McManus just loves playing live and this is reflected in the way he merely saunters on stage and picks up his guitar, as if he's just going through a last-minute tuning exercise, but after a quick nod to the DJ and he's off, blasting out a quick fire warm-up routine while the rest of the band join him and then it's into the thunderous riff of opener 'Danger Zone'... and it's not long before he's soloing like only he can, complete with his trademark cheeky smile and knowing winks to long-time friends in the front row.
After solving 'The Riddle', Pat proves he's most definitely 'Ready To Rock' (the third track played from his current album, 'Walking Through Shadows'), which starts off with a slow swing but quickly becomes a launch pad for blistering solo after blistering solo: he's on absolutely stunning form tonight, proving once again that, in this humble Über scribe's opinion, he is the greatest living guitar player in the British Isles, bar none.
With the rhythm section of long-time drummer Paul Faloon and new recruit Marty McDermott on bass doing their job more than competently, Pat introduces his recently written tribute to the late, great Gary Moore: 'Belfast Boy' builds from a beautiful, poignant intro into a full blast Celtic rocker, filled with both lyrical and stylistic references to its subject and proving that McManus is the only guitarist who can come anywhere close to Moore's style, something which is more than ably demonstrated a little later in the set, when McManus absolutely nails an awesome version of 'Parisienne Walkways'. In between, he takes us back to 1985 - "I know it's a long way back but I'll do my best to remember it", as he introduces 'The Professor' from the Mama's Boys album of that year, 'Power And Passion', and the track proves that it has lost none of either in the intervening years, as McManus has the room dancing with a rollicking Irish jig played on a Les Paul.

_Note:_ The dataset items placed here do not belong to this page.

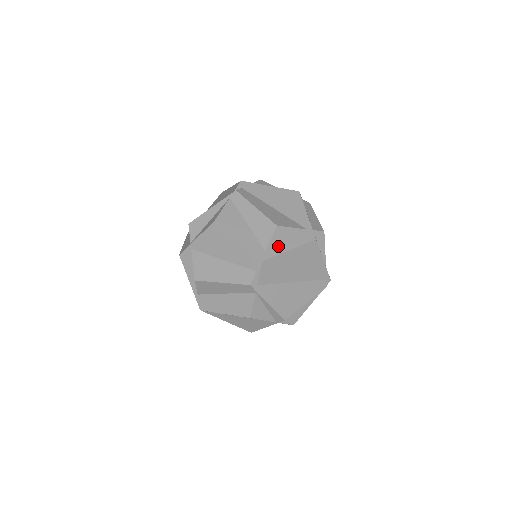
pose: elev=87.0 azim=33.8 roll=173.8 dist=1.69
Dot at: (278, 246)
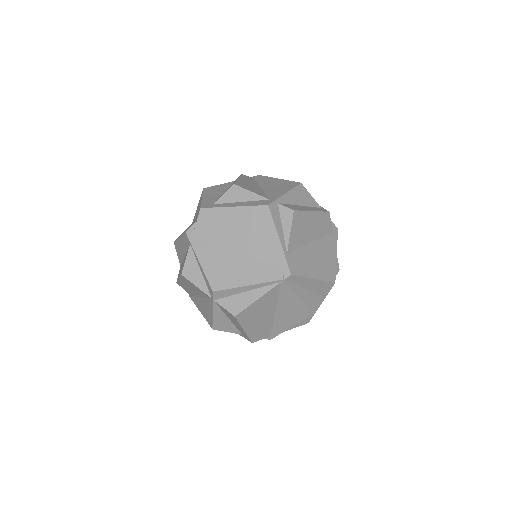
Dot at: (227, 203)
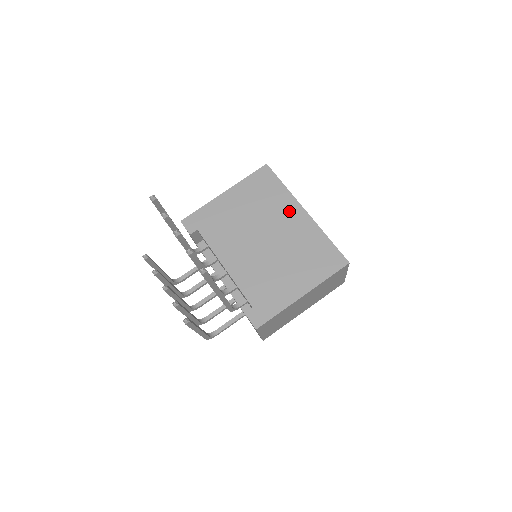
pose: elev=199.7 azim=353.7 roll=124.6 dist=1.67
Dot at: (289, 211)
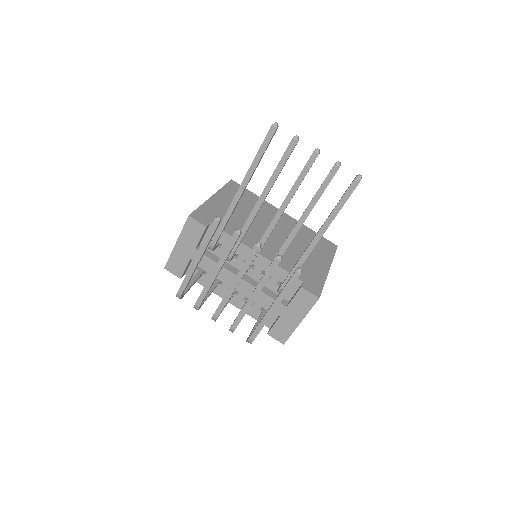
Dot at: (273, 212)
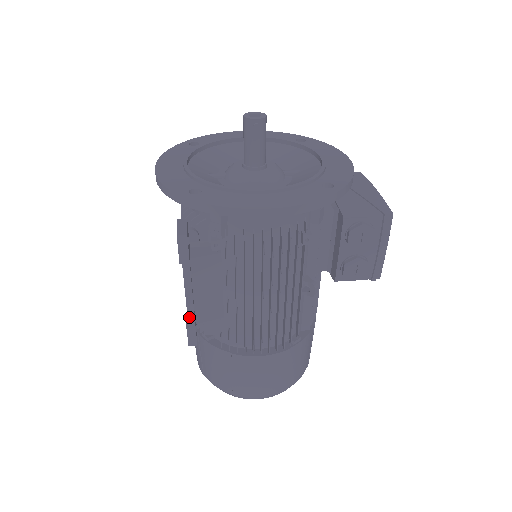
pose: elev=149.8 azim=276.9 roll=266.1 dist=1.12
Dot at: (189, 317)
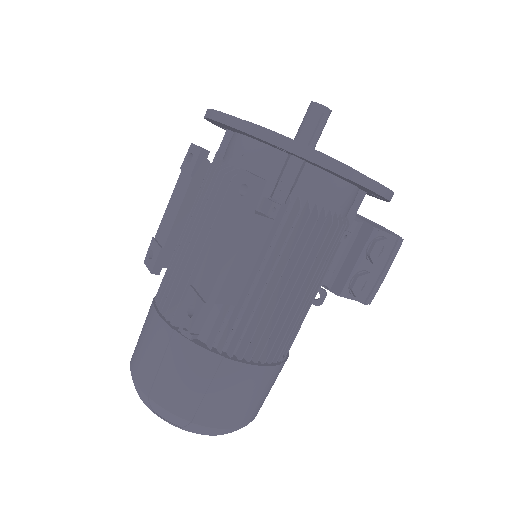
Dot at: (215, 288)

Following that aforementioned amazing version of 'Parisienne Walkways', Pat's second guest of the night is introduced - Harv Harbinson, frontman with Belfast metal heroes Stormzone: more used to using the upper range of his voice for his band's heady brew of classy power metal, Harv drops down to the bluesier end of the scale for rousing versions of two criminally over-looked Mama's Boys tracks - 'Hot Blood' and 'Bedroom Eyes' - delivering both with suitable aplomb, before the main set finishes with the always crowd-pleasing 'Needle In The Groove'.
Of course, the man doesn't get away that easily, and Harv once again steps up to the microphone for a laid-back saunter through Skynyrd's 'Call Me The Breeze' and the rousing gang finale of 'Mama Weer All Crazee Now', with the band joined by the singers from the night's two support bands - Jenny from Ajenda (who upstages Harv - something that's almost impossible to do - by grabbing the mic from him) and Stevie K of SKB.
It's another brilliant night from the man who rightfully retains the moniker of 'The Professor': a consummate guitarist, who is equally at home playing genteel blues and blistering rock with style and passion, a man who lives to play music, especially on stage, and one who, as befitting his nickname, could teach more than a few lessons to many lesser guitarists, most of whom (naming no names) don't have half his talent or wouldn't even deserve to carry his guitar cases...
I'm already salivating at the prospect of doing it all over again in the not too distant future!